## TEXTAUSZUG
* * * * * * * * *

Sicherlich habt ihr mit der Größe Recht, allerdings bleibt es mit der Vergrößerung beim Zeitrahmen.
Irgendwo muß der schnöde Mammon ja herkommen....
Die Fadenalgen scheinen einen guten Job gemacht zu haben, obwohl das Wasser trüb war, was sicherlich nichts bedeutet...
Die Fische sahen gut aus, alles andere paßte auch. Bleibt zu hoffen das sie das Frühjahr genauso gut überstehen wie den Winter.

Beim Pumpenstandort im Teich gehen die Fachmeinungen stark auseinander.
Ich persönlich kann sagen, daß der Schmodder nicht aufgesogen wird.
In einem anderen Teich liegt eine Aqmax 12000 im Flachwasser. 
Der anfallende Dreck muß schon genau auf das Gehäuse fallen, ansonsten bleibt er liegen. Ist sehr schön zu beobachten.
Also würde eine Verlagerung der Pumpe nicht wirklich was bringen.

Da ich jetzt die Belastung meines Teiches kenne, werde ich im Spätherbst wenn ich die Muschelblumen absauge,  nochmals den Tiefenbereich absaugen.


----------



## wp-3d (2. Apr. 2008)

*AW: Teichreinigung, es stinkt zum Himmel...*

Hallo Ralf

Bei der jährlichen Verdoppelung der Wasserbelastung habe ich wahrscheinlich noch sehr unter trieben.
In den ersten Jahren legt ein junger Koi gewaltig zu.
Es ist nicht allein das Längenwachstum, dieses verlangsamt sich im laufe der Zeit.
Ein Koi gewinnt gewaltig an Masse, was einem nicht so auffällt wenn er im Teich schwimmt. 
Demnach erhöht sich die Kot und Urinabgabe.
Der Sauerstoffverbrauch erhöht sich durch Fisch und Zersetzungsprozesse.

Da Unterwasserpflanzen in der Nacht kein Sauerstoff produzieren, sondern selbst in Konkurrenz zu den Fischen gebrauchen, kann sehr schnell die Grenze überschritten sein.

Hierbei können Abends die Wasserwerte optimal gewesen sein, aber am nächster Morgen ist alles den Bach hinunter gegangen. 

Katastrophal währe ein Stromausfall an einem heißen Sommertag.
Hierbei können sich die Großteichbesitzer mit großen wenig belasteten Filtern noch eine gewisse Zeit in den Sessel zurück lehnen. 

Ein kleiner Teich mit viel Besatz hat einfach zu wenig Reserve.

Ich benutze eine Pumpe, um Schmutz in den Filter zu bekommen, daher ist es doch sinnvoll die Pumpe da zu Positionieren wo sich der meiste Dreck befindet.
Das ist in der Regel an der tiefsten Stelle am Boden, wobei die Fische mit Flossen und Schwimmbewegung den Schmutz aufwirbeln und somit auch eine Hilfe sind.
Hierbei kann ich einige nicht verstehen, die Angst haben den Bodengrund aufzuwirbeln.

* * * * * * * * *

## DATENÜBERSICHT
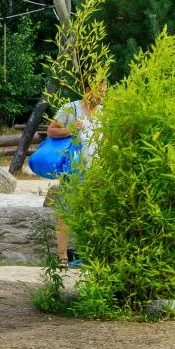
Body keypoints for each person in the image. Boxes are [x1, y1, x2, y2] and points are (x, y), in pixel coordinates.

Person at [43, 82, 104, 264]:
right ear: (87, 90)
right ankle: (62, 256)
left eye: (104, 91)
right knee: (67, 212)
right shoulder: (70, 108)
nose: (103, 95)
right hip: (73, 171)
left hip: (96, 171)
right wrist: (70, 129)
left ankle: (90, 255)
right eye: (100, 91)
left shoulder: (102, 112)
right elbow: (50, 131)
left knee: (94, 214)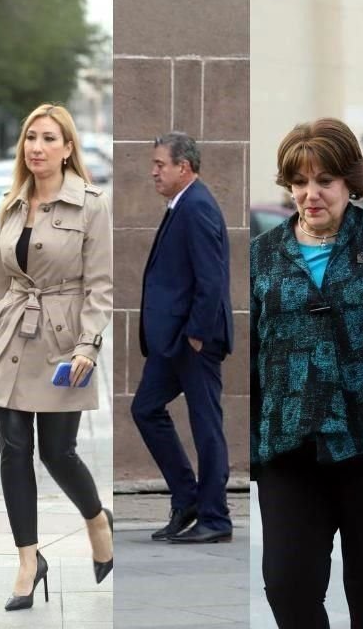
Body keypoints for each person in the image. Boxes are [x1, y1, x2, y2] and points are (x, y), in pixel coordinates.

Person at [0, 103, 113, 611]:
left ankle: (97, 519)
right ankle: (29, 561)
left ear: (68, 147)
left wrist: (88, 344)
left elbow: (101, 286)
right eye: (31, 137)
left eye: (49, 138)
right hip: (11, 337)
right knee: (13, 450)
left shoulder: (92, 205)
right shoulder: (13, 202)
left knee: (58, 452)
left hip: (61, 340)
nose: (37, 146)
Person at [251, 118, 363, 627]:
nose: (310, 194)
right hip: (287, 449)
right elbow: (251, 356)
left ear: (350, 181)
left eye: (323, 181)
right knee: (288, 587)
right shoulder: (262, 254)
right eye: (299, 182)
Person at [130, 132, 234, 543]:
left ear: (183, 167)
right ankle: (187, 497)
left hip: (193, 340)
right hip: (172, 341)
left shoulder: (197, 206)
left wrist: (196, 334)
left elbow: (212, 279)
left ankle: (215, 518)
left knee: (207, 425)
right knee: (145, 409)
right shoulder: (182, 204)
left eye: (160, 164)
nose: (153, 171)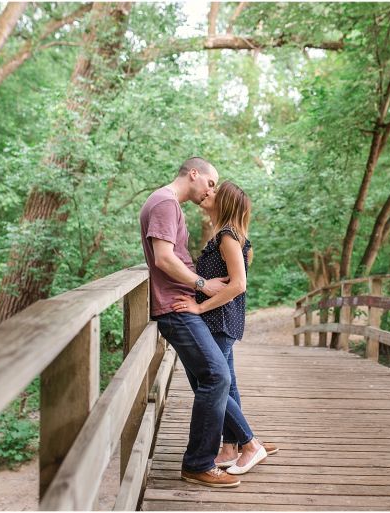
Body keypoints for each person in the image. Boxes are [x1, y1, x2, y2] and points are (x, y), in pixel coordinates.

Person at [139, 157, 240, 488]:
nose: (211, 190)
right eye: (210, 183)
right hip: (175, 306)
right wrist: (202, 284)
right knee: (217, 375)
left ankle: (238, 443)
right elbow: (163, 258)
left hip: (180, 303)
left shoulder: (168, 204)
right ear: (193, 174)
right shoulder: (165, 203)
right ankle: (198, 463)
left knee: (215, 375)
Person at [171, 181, 278, 476]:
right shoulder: (225, 235)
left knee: (208, 383)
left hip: (218, 320)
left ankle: (250, 444)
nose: (209, 192)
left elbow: (238, 285)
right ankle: (231, 447)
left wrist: (199, 307)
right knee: (225, 385)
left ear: (226, 202)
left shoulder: (228, 236)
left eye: (216, 191)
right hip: (221, 320)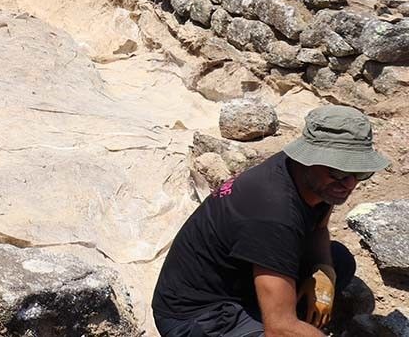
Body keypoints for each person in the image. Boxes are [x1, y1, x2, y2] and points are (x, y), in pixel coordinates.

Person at [152, 104, 390, 337]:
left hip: (241, 276)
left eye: (360, 173)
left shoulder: (313, 180)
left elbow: (319, 228)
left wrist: (323, 269)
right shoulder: (273, 212)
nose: (349, 184)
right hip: (198, 315)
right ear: (307, 158)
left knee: (339, 262)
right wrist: (289, 324)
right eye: (339, 173)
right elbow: (280, 329)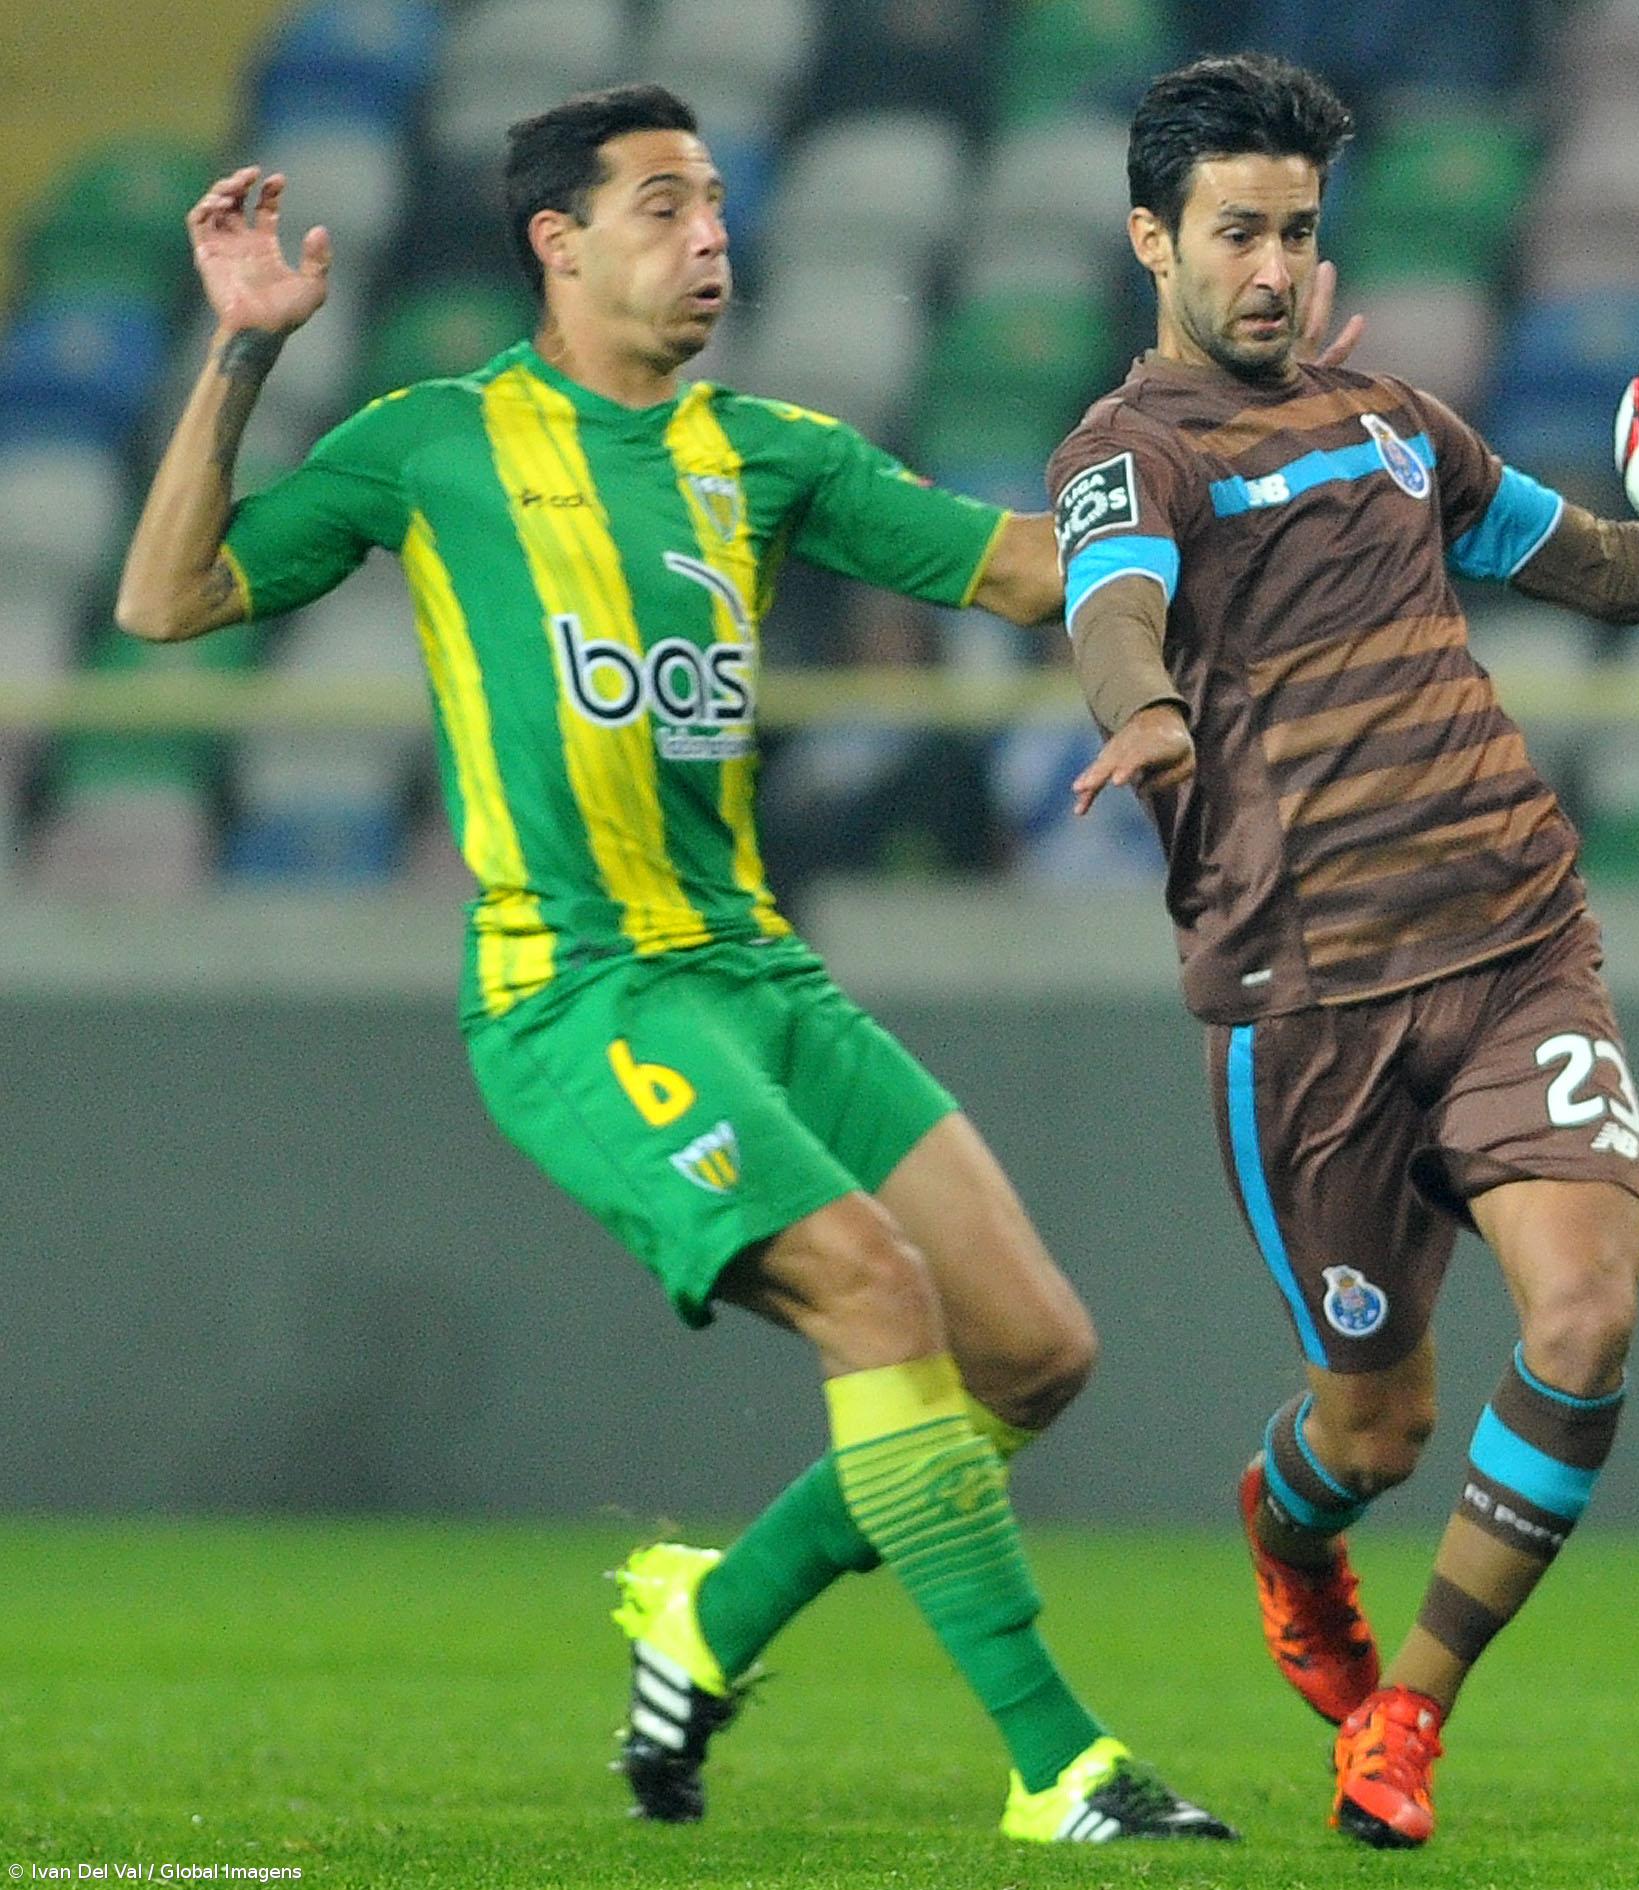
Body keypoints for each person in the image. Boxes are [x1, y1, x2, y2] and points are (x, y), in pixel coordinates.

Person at [110, 83, 1276, 1841]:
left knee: (1033, 1354)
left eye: (719, 204)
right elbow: (164, 603)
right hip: (578, 994)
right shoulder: (435, 442)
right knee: (876, 1291)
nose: (710, 237)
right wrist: (247, 355)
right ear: (556, 245)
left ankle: (709, 1615)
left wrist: (1232, 481)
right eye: (664, 206)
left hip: (761, 978)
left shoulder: (773, 451)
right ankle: (1061, 1764)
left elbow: (1033, 579)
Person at [1046, 52, 1639, 1849]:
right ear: (1150, 241)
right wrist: (1147, 710)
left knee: (1586, 1312)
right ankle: (1285, 1522)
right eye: (1235, 230)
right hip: (1301, 1006)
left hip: (1512, 943)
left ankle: (1407, 1715)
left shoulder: (1400, 424)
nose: (1269, 264)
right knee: (1376, 1430)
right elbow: (1115, 594)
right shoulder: (1130, 451)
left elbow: (1612, 570)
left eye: (1297, 231)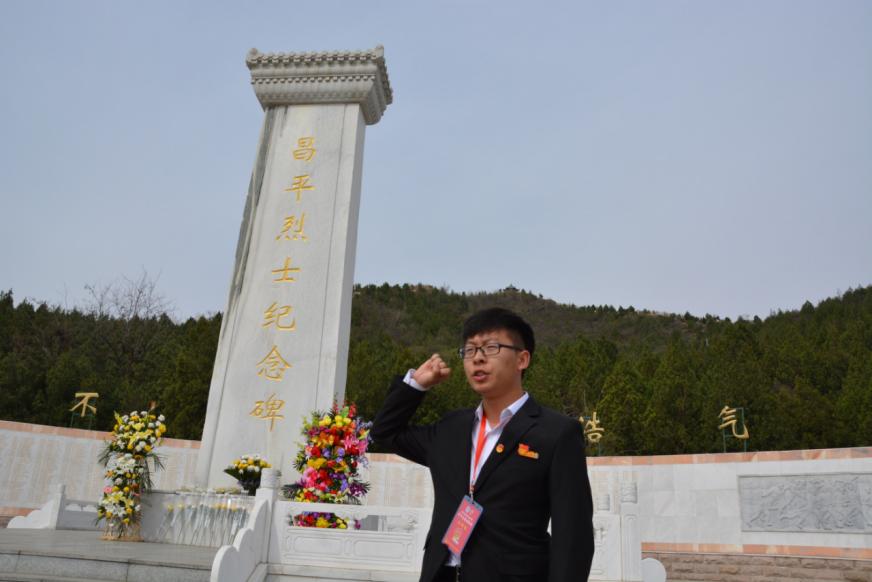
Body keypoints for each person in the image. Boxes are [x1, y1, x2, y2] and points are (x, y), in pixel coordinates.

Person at [372, 307, 595, 582]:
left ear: (522, 359)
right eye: (470, 350)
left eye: (491, 347)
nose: (477, 357)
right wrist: (415, 386)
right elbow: (385, 433)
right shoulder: (451, 428)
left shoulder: (556, 433)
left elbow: (573, 535)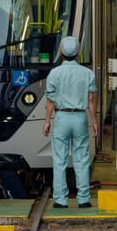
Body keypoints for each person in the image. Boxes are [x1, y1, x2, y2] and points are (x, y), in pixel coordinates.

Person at [42, 35, 97, 208]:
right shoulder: (87, 73)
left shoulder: (54, 73)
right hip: (80, 117)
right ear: (79, 52)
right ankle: (83, 199)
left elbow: (50, 101)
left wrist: (47, 121)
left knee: (60, 160)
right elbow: (91, 99)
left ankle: (60, 199)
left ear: (61, 52)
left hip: (61, 117)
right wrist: (94, 120)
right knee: (81, 158)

* * * * * * * * *

## AUFGABE A
Bearbeite den Teil des Textauszugs zur Teichreinigung, der mit den Worten „Beim Pumpenstandort im“ beginnt und mit „schön zu beobachten.“ endet, und gib ihn wieder, wobei „Flachwasser“ durch „Tiefenbereich“ ersetzt wird.
## AUFGABE B
Warum ist es laut dem zweiten Beitrag im Textauszug zur Teichreinigung sinnvoll, die Pumpe an der tiefsten Stelle des Teichs zu positionieren?

## LÖSUNG A
Beim Pumpenstandort im Teich gehen die Fachmeinungen stark auseinander.
Ich persönlich kann sagen, daß der Schmodder nicht aufgesogen wird.
In einem anderen Teich liegt eine Aqmax 12000 im Tiefenbereich. 
Der anfallende Dreck muß schon genau auf das Gehäuse fallen, ansonsten bleibt er liegen. Ist sehr schön zu beobachten.

## LÖSUNG B
Die Pumpe soll Schmutz in den Filter befördern. Deshalb gehört sie dorthin, wo sich der meiste Dreck befindet, und das ist in der Regel die tiefste Stelle am Boden.